26 janvier 2015 : "Même Platon a banni les poètes de sa République", cette citation de Robespierre inscrite sur le rideau du Royal Opera House peint aux couleurs du drapeau français nous prépare au sort d’André Chénier. Un poète romantique dont la pureté créatrice ne s’accommodera pas des crimes de La Terreur, ce qui le mènera à l’échafaud.
La scène londonienne retrouve le souffle emblématique du drame historico-romantique d’Umberto Giordano grâce au lyrisme irrésistible de la musique, aux brillants interprètes et aux accents passionnés de l’orchestre dirigé par Antonio Pappano.
Jonas Kaufmann illumine ce rôle mythique dont les plus grands ténors s’emparent à la maturité de leurs ressources vocales. Depuis que j’ai découvert ce ténor passionnant sur scène, je rêvais de le découvrir dans cette incarnation. La réalité est un enchantement. Ce nouveau Chénier déploie des trésors d’ardeur et de sensibilité, aussi à l’aise dans le feu de ses aigus que dans l’humanité du désespoir. La salle est aux anges. Dans cet enthousiasme du public de rôle en rôle, il n’est question ni d’idolâtrie ni d’adulation tendance mais d’une véritable expérience humaine, celle du contact avec la beauté insensée d’une voix.

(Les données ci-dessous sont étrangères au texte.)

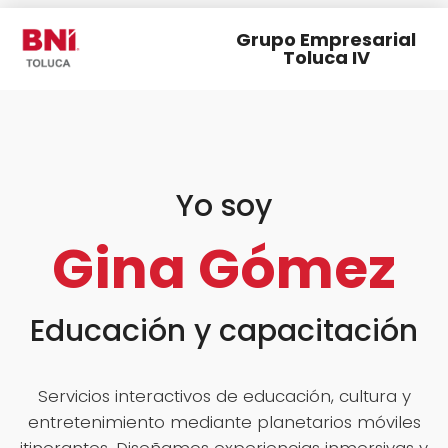
Grupo Empresarial
Toluca IV
Yo soy
Gina Gómez
Educación y capacitación
Servicios interactivos de educación, cultura y
entretenimiento mediante planetarios móviles
itinerantes. Diseñamos experiencias inmersivas y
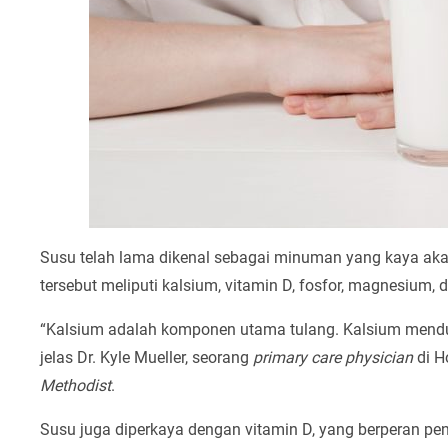
Susu telah lama dikenal sebagai minuman yang kaya akan 
tersebut meliputi kalsium, vitamin D, fosfor, magnesium, d
“Kalsium adalah komponen utama tulang. Kalsium menduk
jelas Dr. Kyle Mueller, seorang
primary care physician
di H
Methodist
.
Susu juga diperkaya dengan vitamin D, yang berperan p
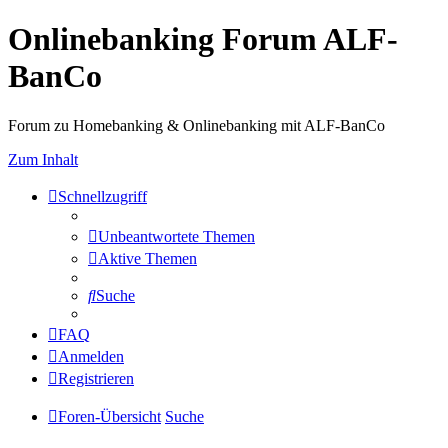
Onlinebanking Forum ALF-
BanCo
Forum zu Homebanking & Onlinebanking mit ALF-BanCo
Zum Inhalt
Schnellzugriff
Unbeantwortete Themen
Aktive Themen
Suche
FAQ
Anmelden
Registrieren
Foren-Übersicht
Suche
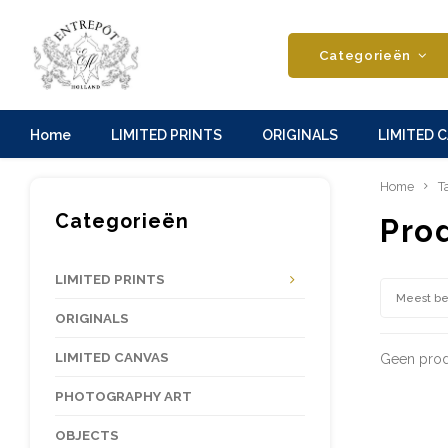
Categorieën
Home
LIMITED PRINTS
ORIGINALS
LIMITED 
Home
T
Categorieën
Pro
LIMITED PRINTS
Meest b
ORIGINALS
LIMITED CANVAS
Geen prod
PHOTOGRAPHY ART
OBJECTS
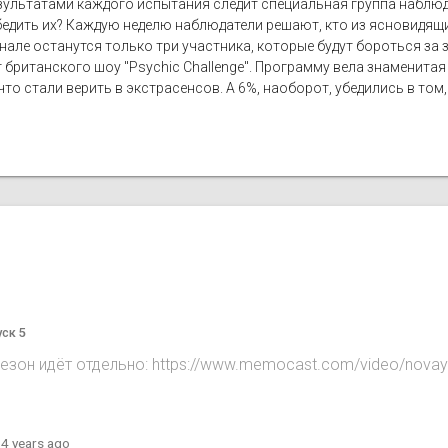
ультатами каждого испытания следит специальная группа наблюдат
бедить их? Каждую неделю наблюдатели решают, кто из ясновидящи
нале останутся только три участника, которые будут бороться за
 британского шоу "Psychic Challenge". Программу вела знаменитая
то стали верить в экстрасенсов. А 6%, наоборот, убедились в том,
уск 5
сезон идёт отдельно: https://www.memocast.com/video/novay
·
4 years ago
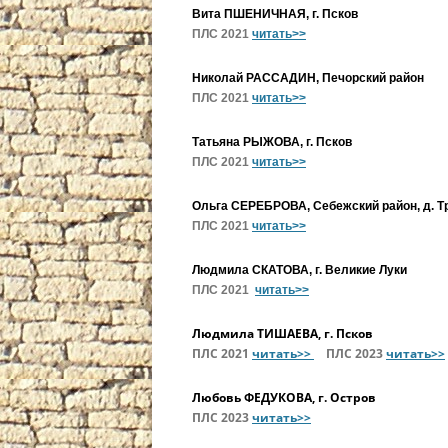
Вита ПШЕНИЧНАЯ, г. Псков
ПЛС 2021
читать>>
Николай РАССАДИН, Печорский район
ПЛС 2021
читать>>
Татьяна РЫЖОВА, г. Псков
ПЛС 2021
читать>>
Ольга СЕРЕБРОВА, Себежский район, д. Т
ПЛС 2021
читать>>
Людмила СКАТОВА, г. Великие Луки
ПЛС 2021
читать>>
Людмила ТИШАЕВА, г. Псков
ПЛС 2021
читать>>
ПЛС 2023
читать>>
Любовь ФЕДУКОВА, г. Остров
ПЛС 2023
читать>>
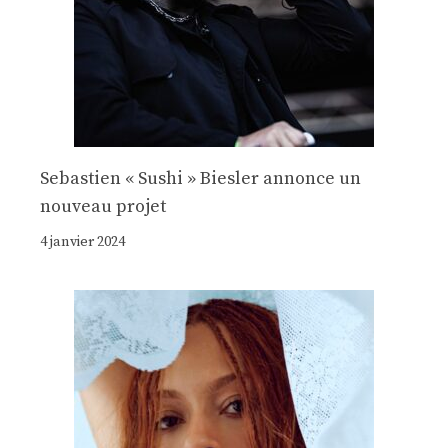
Sebastien « Sushi » Biesler annonce un
nouveau projet
4 janvier 2024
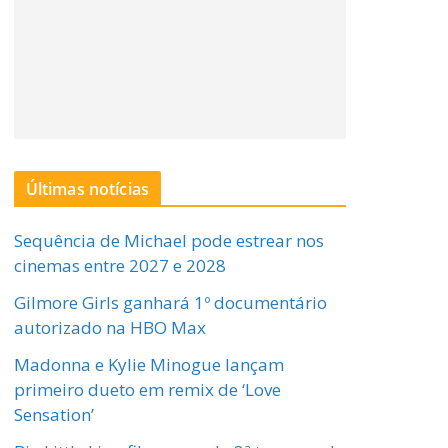
Últimas notícias
Sequência de Michael pode estrear nos
cinemas entre 2027 e 2028
Gilmore Girls ganhará 1º documentário
autorizado na HBO Max
Madonna e Kylie Minogue lançam
primeiro dueto em remix de ‘Love
Sensation’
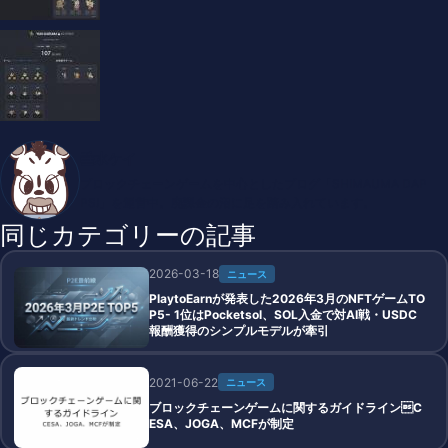
垂水ケイ
ブロックチェーンゲームを中心としたブログ「SHIMAUMA DAP
PS!」を運営中。廃課金の沼に足を踏み入れています。
同じカテゴリーの記事
2026-03-18
ニュース
PlaytoEarnが発表した2026年3月のNFTゲームTO
P5- 1位はPocketsol、SOL入金で対AI戦・USDC
報酬獲得のシンプルモデルが牽引
2021-06-22
ニュース
ブロックチェーンゲームに関するガイドラインC
ESA、JOGA、MCFが制定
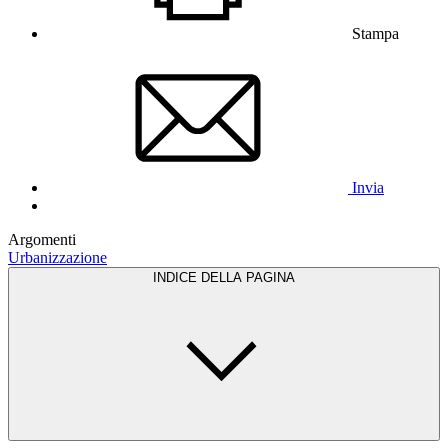
Stampa
Invia
Argomenti
Urbanizzazione
INDICE DELLA PAGINA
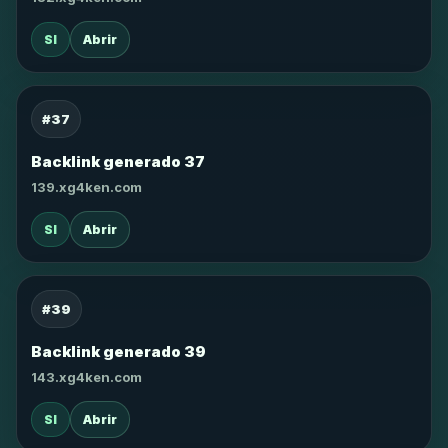
SI
Abrir
#37
Backlink generado 37
139.xg4ken.com
SI
Abrir
#39
Backlink generado 39
143.xg4ken.com
SI
Abrir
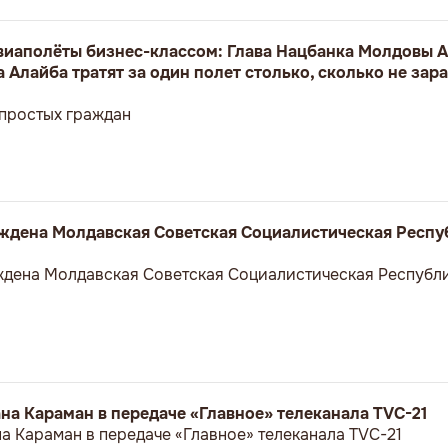
авиаполёты бизнес-классом: Глава Нацбанка Молдовы А
 Алайба тратят за один полет столько, сколько не зар
 простых граждан
реждена Молдавская Советская Социалистическая Респу
еждена Молдавская Советская Социалистическая Республи
а Караман в передаче «Главное» телеканала TVC-21
 Караман в передаче «Главное» телеканала TVC-21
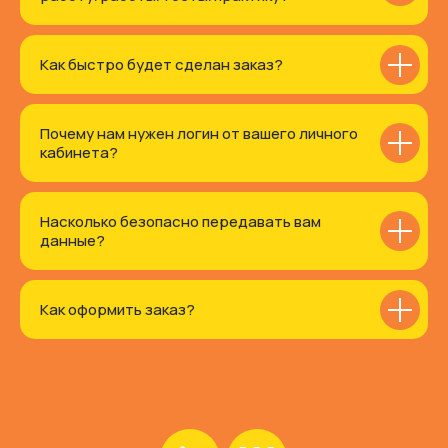
Как быстро будет сделан заказ?
Почему нам нужен логин от вашего личного
кабинета?
Насколько безопасно передавать вам
данные?
Как оформить заказ?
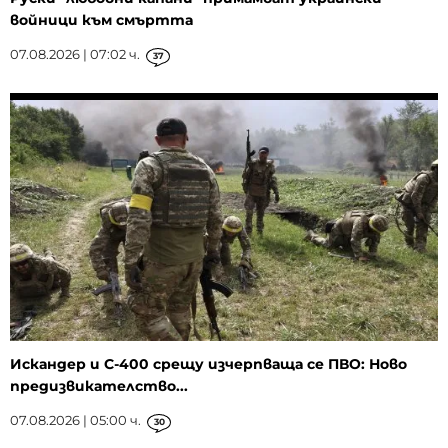
войници към смъртта
07.08.2026 | 07:02 ч.
37
Искандер и С-400 срещу изчерпваща се ПВО: Ново
предизвикателство...
07.08.2026 | 05:00 ч.
30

Dans le rôle de Madeleine de Coigny, la flamboyante soprano néerlandaise Eva-Maria Westbroek ne manque pas de générosité ni de puissance, quelques aigus tirés sont parfois moins convaincants. Très applaudi, le puissant baryton serbe Zeljko Lucic impose son incarnation sensible et attachante dans l’éprouvant rôle de Charles Gérard.